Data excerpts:
::::::
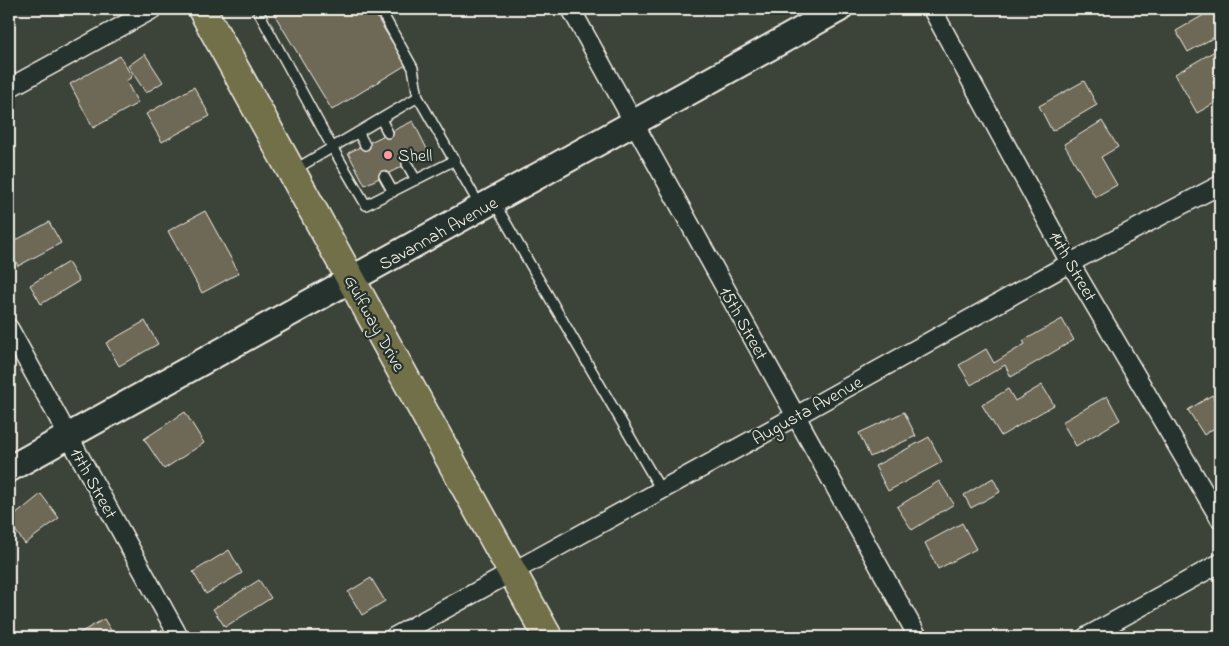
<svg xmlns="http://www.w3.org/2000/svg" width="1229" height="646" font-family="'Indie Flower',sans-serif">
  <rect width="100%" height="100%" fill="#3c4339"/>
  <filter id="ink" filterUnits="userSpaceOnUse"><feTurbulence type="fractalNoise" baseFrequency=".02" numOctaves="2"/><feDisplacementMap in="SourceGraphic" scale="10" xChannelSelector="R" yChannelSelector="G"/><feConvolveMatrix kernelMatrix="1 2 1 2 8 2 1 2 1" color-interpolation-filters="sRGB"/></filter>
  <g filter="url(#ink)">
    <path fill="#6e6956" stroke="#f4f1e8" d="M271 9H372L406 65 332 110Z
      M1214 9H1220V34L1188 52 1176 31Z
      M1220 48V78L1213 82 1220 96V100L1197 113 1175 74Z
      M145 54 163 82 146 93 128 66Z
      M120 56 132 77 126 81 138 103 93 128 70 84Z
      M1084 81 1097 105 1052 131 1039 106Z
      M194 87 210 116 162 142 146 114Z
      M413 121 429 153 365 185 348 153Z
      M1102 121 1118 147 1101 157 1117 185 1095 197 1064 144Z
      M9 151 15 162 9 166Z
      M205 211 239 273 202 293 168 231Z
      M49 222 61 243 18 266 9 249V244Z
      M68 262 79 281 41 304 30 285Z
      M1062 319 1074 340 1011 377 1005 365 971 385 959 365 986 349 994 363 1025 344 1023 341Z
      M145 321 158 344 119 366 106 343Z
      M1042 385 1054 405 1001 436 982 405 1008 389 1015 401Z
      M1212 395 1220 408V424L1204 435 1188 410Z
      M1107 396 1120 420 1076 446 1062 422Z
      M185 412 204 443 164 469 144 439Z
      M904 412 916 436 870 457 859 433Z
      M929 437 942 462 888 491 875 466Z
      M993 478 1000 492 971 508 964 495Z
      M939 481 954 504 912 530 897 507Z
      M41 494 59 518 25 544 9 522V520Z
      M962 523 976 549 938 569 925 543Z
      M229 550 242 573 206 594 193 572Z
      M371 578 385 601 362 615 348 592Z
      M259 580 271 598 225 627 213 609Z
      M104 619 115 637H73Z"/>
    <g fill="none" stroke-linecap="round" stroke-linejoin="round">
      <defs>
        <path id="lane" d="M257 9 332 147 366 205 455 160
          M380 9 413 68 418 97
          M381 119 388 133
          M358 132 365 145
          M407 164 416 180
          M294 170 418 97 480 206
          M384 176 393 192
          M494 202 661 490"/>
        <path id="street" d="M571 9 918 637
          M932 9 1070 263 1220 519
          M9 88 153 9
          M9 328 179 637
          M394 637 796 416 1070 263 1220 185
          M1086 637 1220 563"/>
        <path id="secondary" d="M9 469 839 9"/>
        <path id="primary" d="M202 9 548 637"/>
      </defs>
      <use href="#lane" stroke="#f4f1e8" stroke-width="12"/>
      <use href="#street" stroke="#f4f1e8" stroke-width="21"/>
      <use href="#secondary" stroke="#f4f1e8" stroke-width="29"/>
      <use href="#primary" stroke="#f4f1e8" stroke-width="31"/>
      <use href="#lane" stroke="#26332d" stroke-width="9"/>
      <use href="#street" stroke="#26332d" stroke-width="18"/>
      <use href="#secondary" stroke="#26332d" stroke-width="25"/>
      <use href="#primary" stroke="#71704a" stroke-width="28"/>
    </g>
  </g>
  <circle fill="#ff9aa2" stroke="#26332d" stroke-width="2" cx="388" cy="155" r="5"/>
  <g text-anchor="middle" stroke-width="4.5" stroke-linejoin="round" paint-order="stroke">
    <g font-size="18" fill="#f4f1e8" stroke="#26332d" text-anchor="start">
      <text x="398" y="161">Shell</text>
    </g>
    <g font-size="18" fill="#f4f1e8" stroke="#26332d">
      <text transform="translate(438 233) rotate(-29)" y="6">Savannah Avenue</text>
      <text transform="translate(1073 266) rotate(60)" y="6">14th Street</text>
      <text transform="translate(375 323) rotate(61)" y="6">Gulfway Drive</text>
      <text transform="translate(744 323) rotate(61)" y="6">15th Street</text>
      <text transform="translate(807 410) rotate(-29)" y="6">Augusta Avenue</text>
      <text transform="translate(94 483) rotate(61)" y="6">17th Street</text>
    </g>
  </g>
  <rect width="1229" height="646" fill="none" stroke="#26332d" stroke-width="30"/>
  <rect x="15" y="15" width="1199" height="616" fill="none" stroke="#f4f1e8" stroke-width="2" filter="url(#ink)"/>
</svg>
::::::
Reproduce the entries above exactly, without images.

Solution for this problem:
<svg xmlns="http://www.w3.org/2000/svg" width="1229" height="646" font-family="'Indie Flower',sans-serif">
  <rect width="100%" height="100%" fill="#3c4339"/>
  <filter id="ink" filterUnits="userSpaceOnUse"><feTurbulence type="fractalNoise" baseFrequency=".02" numOctaves="2"/><feDisplacementMap in="SourceGraphic" scale="10" xChannelSelector="R" yChannelSelector="G"/><feConvolveMatrix kernelMatrix="1 2 1 2 8 2 1 2 1" color-interpolation-filters="sRGB"/></filter>
  <g filter="url(#ink)">
    <path fill="#6e6956" stroke="#f4f1e8" d="M271 9H372L406 65 332 110Z
      M1214 9H1220V34L1188 52 1176 31Z
      M1220 48V78L1213 82 1220 96V100L1197 113 1175 74Z
      M145 54 163 82 146 93 128 66Z
      M120 56 132 77 126 81 138 103 93 128 70 84Z
      M1084 81 1097 105 1052 131 1039 106Z
      M194 87 210 116 162 142 146 114Z
      M413 121 429 153 365 185 348 153Z
      M1102 121 1118 147 1101 157 1117 185 1095 197 1064 144Z
      M9 151 15 162 9 166Z
      M205 211 239 273 202 293 168 231Z
      M49 222 61 243 18 266 9 249V244Z
      M68 262 79 281 41 304 30 285Z
      M1062 319 1074 340 1011 377 1005 365 971 385 959 365 986 349 994 363 1025 344 1023 341Z
      M145 321 158 344 119 366 106 343Z
      M1042 385 1054 405 1001 436 982 405 1008 389 1015 401Z
      M1212 395 1220 408V424L1204 435 1188 410Z
      M1107 396 1120 420 1076 446 1062 422Z
      M185 412 204 443 164 469 144 439Z
      M904 412 916 436 870 457 859 433Z
      M929 437 942 462 888 491 875 466Z
      M993 478 1000 492 971 508 964 495Z
      M939 481 954 504 912 530 897 507Z
      M41 494 59 518 25 544 9 522V520Z
      M962 523 976 549 938 569 925 543Z
      M229 550 242 573 206 594 193 572Z
      M371 578 385 601 362 615 348 592Z
      M259 580 271 598 225 627 213 609Z
      M104 619 115 637H73Z"/>
    <g fill="none" stroke-linecap="round" stroke-linejoin="round">
      <defs>
        <path id="lane" d="M257 9 332 147 366 205 455 160
          M380 9 413 68 418 97
          M381 119 388 133
          M358 132 365 145
          M407 164 416 180
          M294 170 418 97 480 206
          M384 176 393 192
          M494 202 661 490"/>
        <path id="street" d="M571 9 918 637
          M932 9 1070 263 1220 519
          M9 88 153 9
          M9 328 179 637
          M394 637 796 416 1070 263 1220 185
          M1086 637 1220 563"/>
        <path id="secondary" d="M9 469 839 9"/>
        <path id="primary" d="M202 9 548 637"/>
      </defs>
      <use href="#lane" stroke="#f4f1e8" stroke-width="12"/>
      <use href="#street" stroke="#f4f1e8" stroke-width="21"/>
      <use href="#secondary" stroke="#f4f1e8" stroke-width="29"/>
      <use href="#primary" stroke="#f4f1e8" stroke-width="31"/>
      <use href="#lane" stroke="#26332d" stroke-width="9"/>
      <use href="#street" stroke="#26332d" stroke-width="18"/>
      <use href="#secondary" stroke="#26332d" stroke-width="25"/>
      <use href="#primary" stroke="#71704a" stroke-width="28"/>
    </g>
  </g>
  <circle fill="#ff9aa2" stroke="#26332d" stroke-width="2" cx="388" cy="155" r="5"/>
  <g text-anchor="middle" stroke-width="4.5" stroke-linejoin="round" paint-order="stroke">
    <g font-size="18" fill="#f4f1e8" stroke="#26332d" text-anchor="start">
      <text x="398" y="161">Shell</text>
    </g>
    <g font-size="18" fill="#f4f1e8" stroke="#26332d">
      <text transform="translate(438 233) rotate(-29)" y="6">Savannah Avenue</text>
      <text transform="translate(1073 266) rotate(60)" y="6">14th Street</text>
      <text transform="translate(375 323) rotate(61)" y="6">Gulfway Drive</text>
      <text transform="translate(744 323) rotate(61)" y="6">15th Street</text>
      <text transform="translate(807 410) rotate(-29)" y="6">Augusta Avenue</text>
      <text transform="translate(94 483) rotate(61)" y="6">17th Street</text>
    </g>
  </g>
  <rect width="1229" height="646" fill="none" stroke="#26332d" stroke-width="30"/>
  <rect x="15" y="15" width="1199" height="616" fill="none" stroke="#f4f1e8" stroke-width="2" filter="url(#ink)"/>
</svg>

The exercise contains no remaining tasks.